If $-\dfrac{|x-1|}{2}\le z(x)\le \dfrac{|x-1|}{2}$ near $x=1$, find $\lim_{x\to 1} z(x)$.
Does not exist
$0$
$-\dfrac{1}{2}$
$\dfrac{1}{2}$
$1$
Explanation
This problem requires the squeeze theorem to determine the limit of z(x) as x approaches 1. The function z(x) is bounded below by -|x-1|/2 and above by |x-1|/2, both approaching 0 as x approaches 1. Since $lim_{x→1}$ -|x-1|/2 = 0 and $lim_{x→1}$ |x-1|/2 = 0, the squeeze theorem guarantees $lim_{x→1}$ z(x) = 0. The absolute value creates linear convergence to zero. A tempting distractor is choice E, does not exist, maybe due to the absolute value's kink. A transferable squeeze recognition strategy is to employ absolute value bounds for limits at non-zero points.

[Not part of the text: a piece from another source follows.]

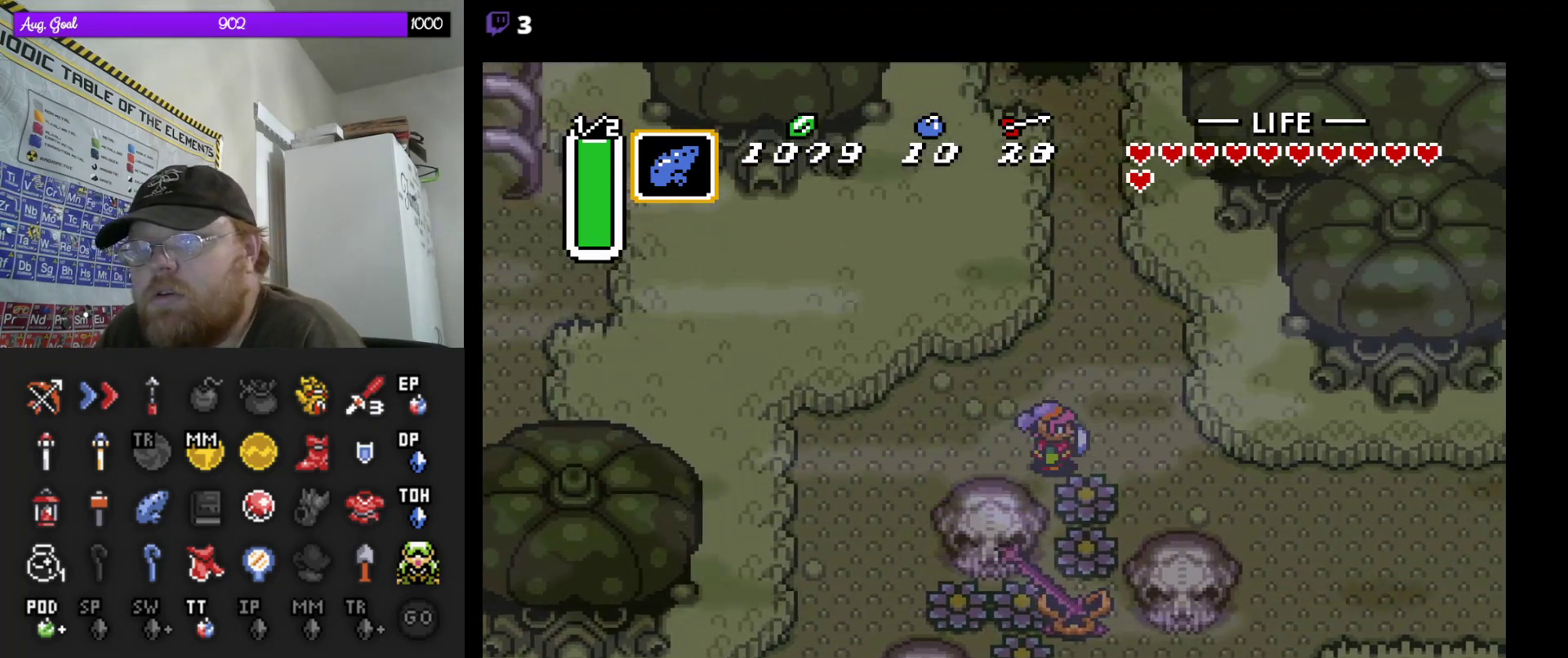
{"buttons": [], "events": [[50, "DPAD_DOWN", "up"], [50, "DPAD_UP", "down"], [117, "DPAD_RIGHT", "up"], [317, "DPAD_UP", "up"]]}
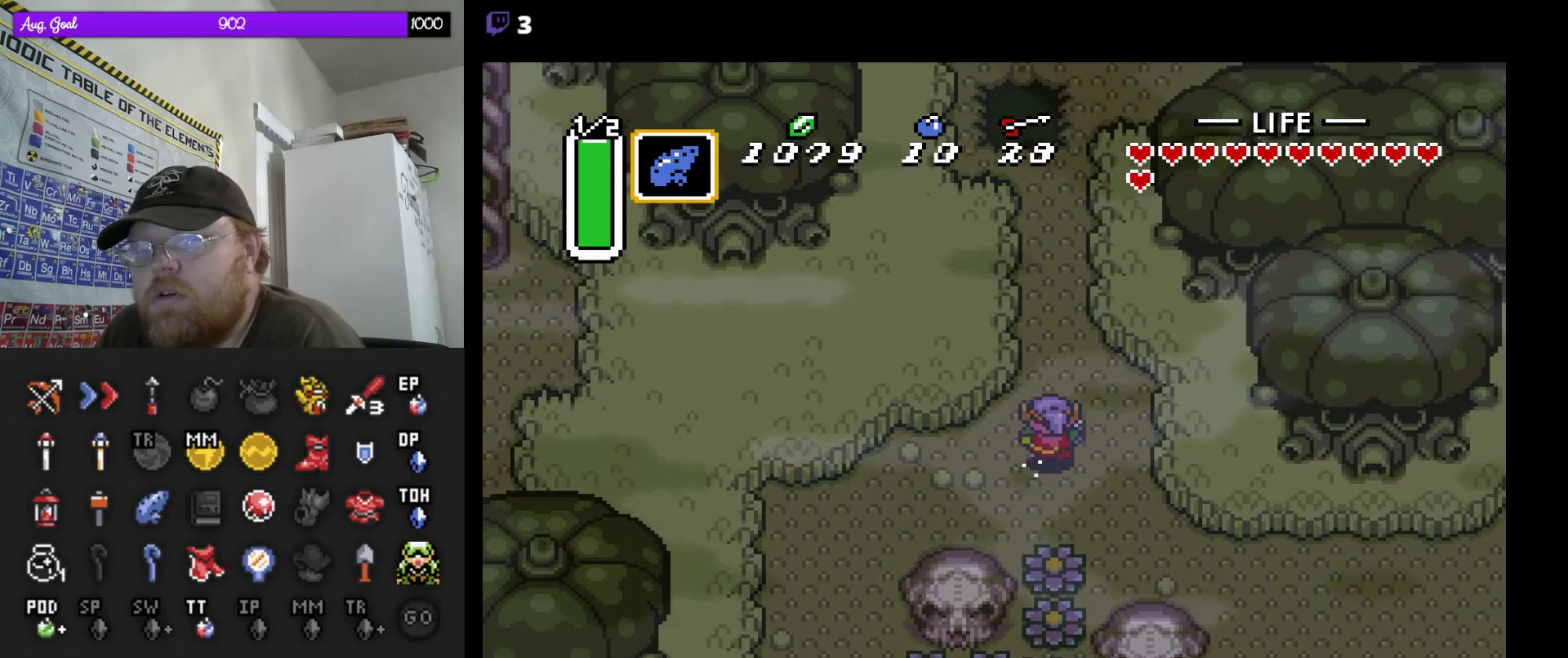
{"buttons": ["DPAD_UP"], "events": [[317, "DPAD_UP", "down"]]}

Suppose $-\sqrt{|x|}\le T(x)\le \sqrt{|x|}$ near $0$; find $\lim_{x\to 0} T(x)$.
$\lim_{x\to 0}\sqrt{|x|}$
$1$
$-1$
Does not exist
$0$
Explanation
This problem utilizes the squeeze theorem to find the limit of T(x) as x approaches 0. The function is bounded below by -√|x| and above by √|x| near 0. As x approaches 0, both -√|x| and √|x| approach 0. Therefore, by the squeeze theorem, T(x) must also approach 0. A tempting distractor is E, 'Does not exist,' perhaps if one thinks the absolute value causes oscillation, but the bounds converge. A transferable squeeze recognition strategy is to identify bounds that both converge to the same value, forcing the sandwiched term to do the same.